**Directions:** Apart from the pictures, the listing is to be returned exactly.

**Information provided:**
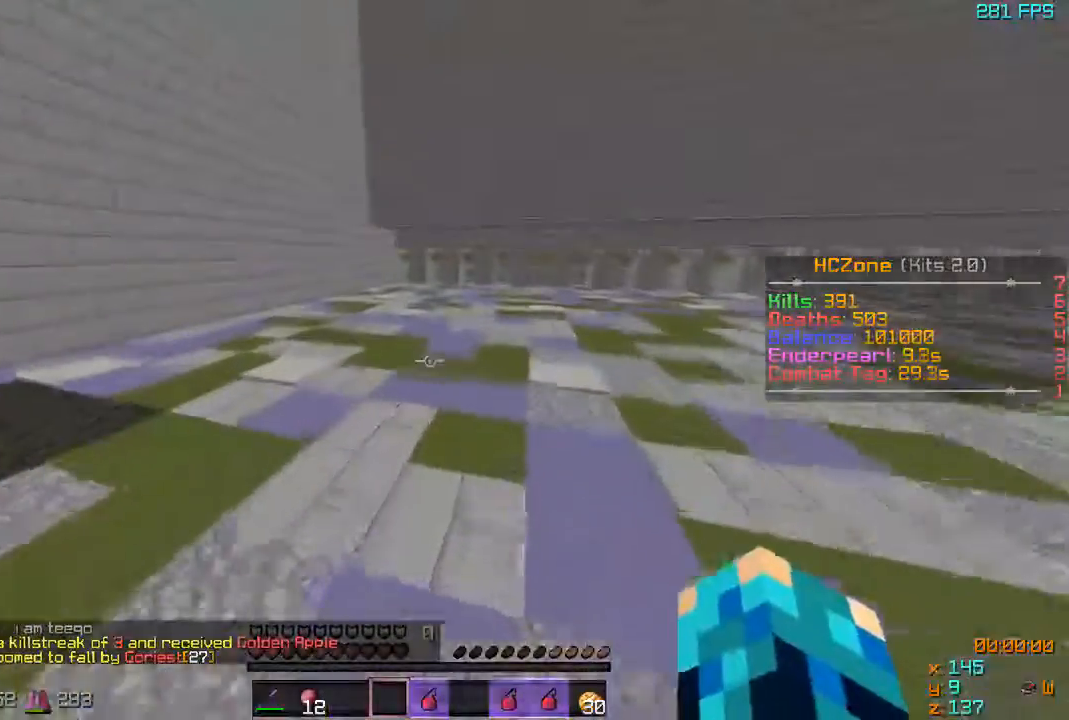
{"keys": ["w"], "events": []}
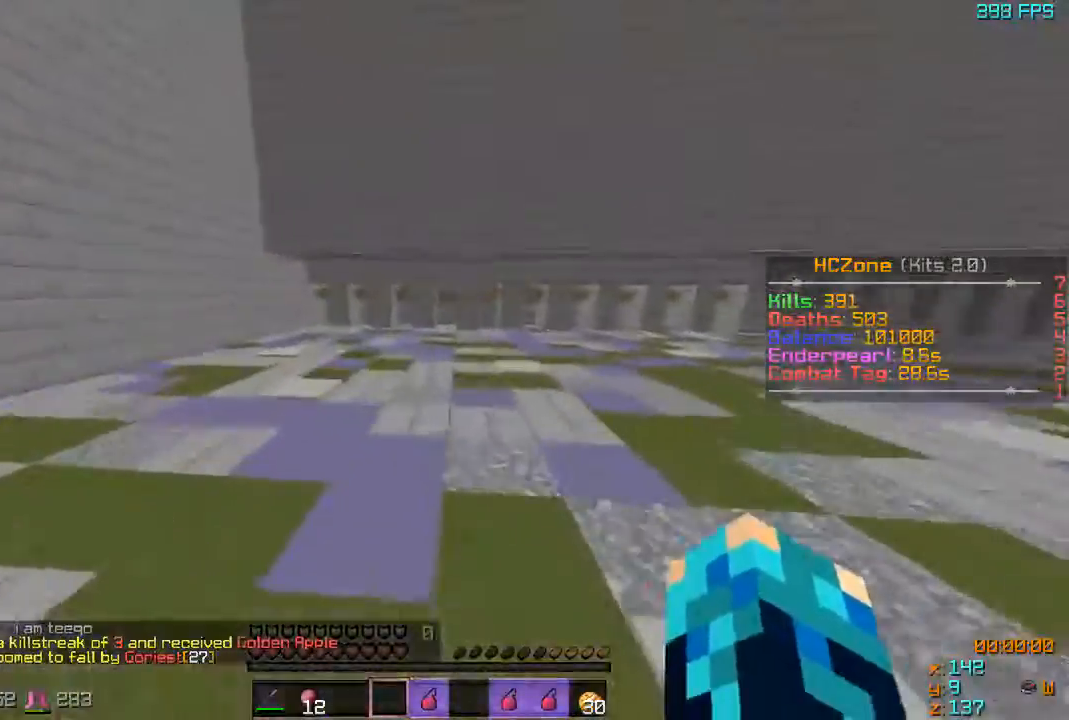
{"keys": ["w"], "events": []}
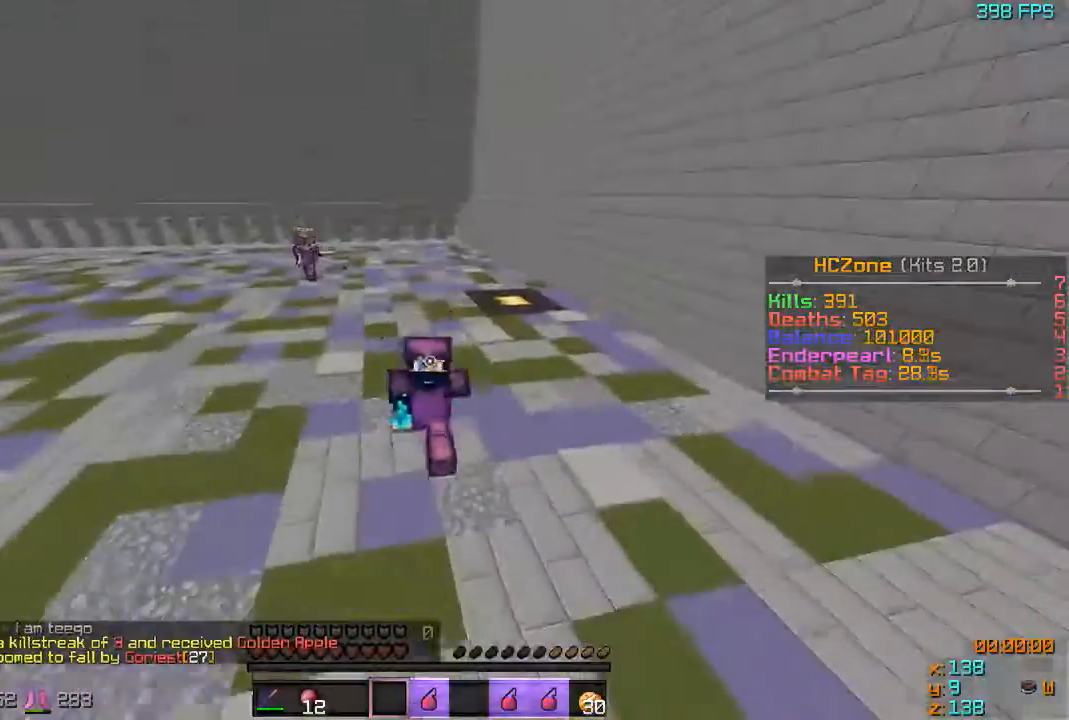
{"keys": ["s"], "events": [[317, "a", "down"], [417, "w", "up"], [467, "a", "up"], [467, "s", "down"]]}
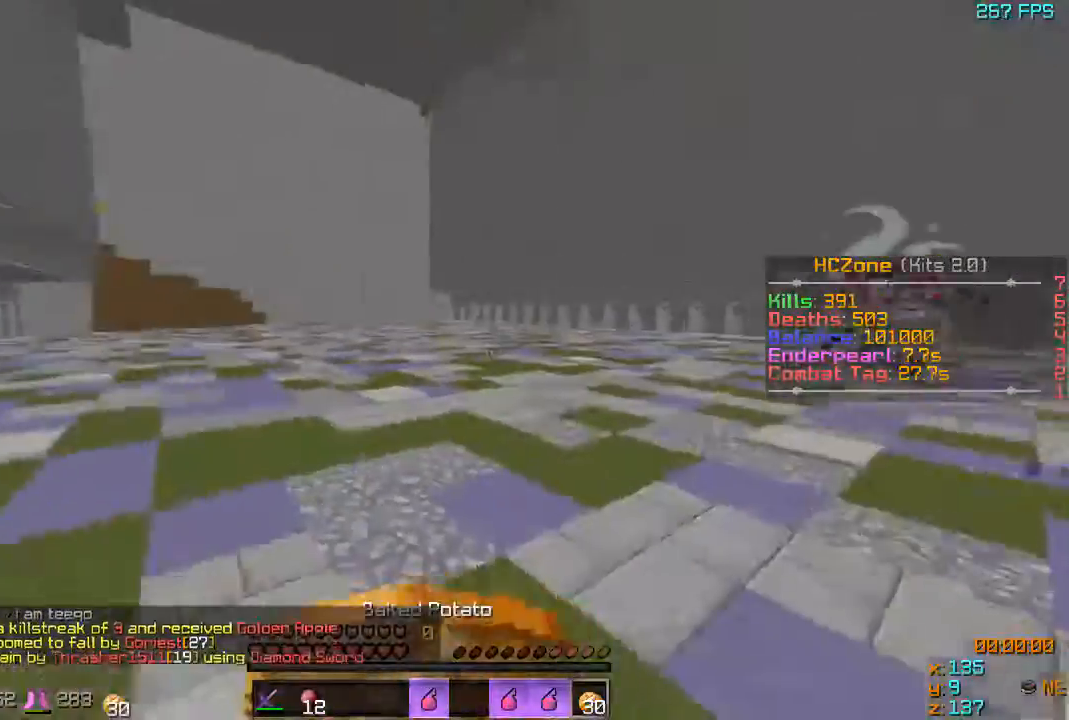
{"keys": ["s"], "events": []}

**Solution for this problem:**
{"keys": ["w"], "events": []}
{"keys": ["w"], "events": []}
{"keys": ["s"], "events": [[317, "a", "down"], [417, "w", "up"], [467, "a", "up"], [467, "s", "down"]]}
{"keys": ["s"], "events": []}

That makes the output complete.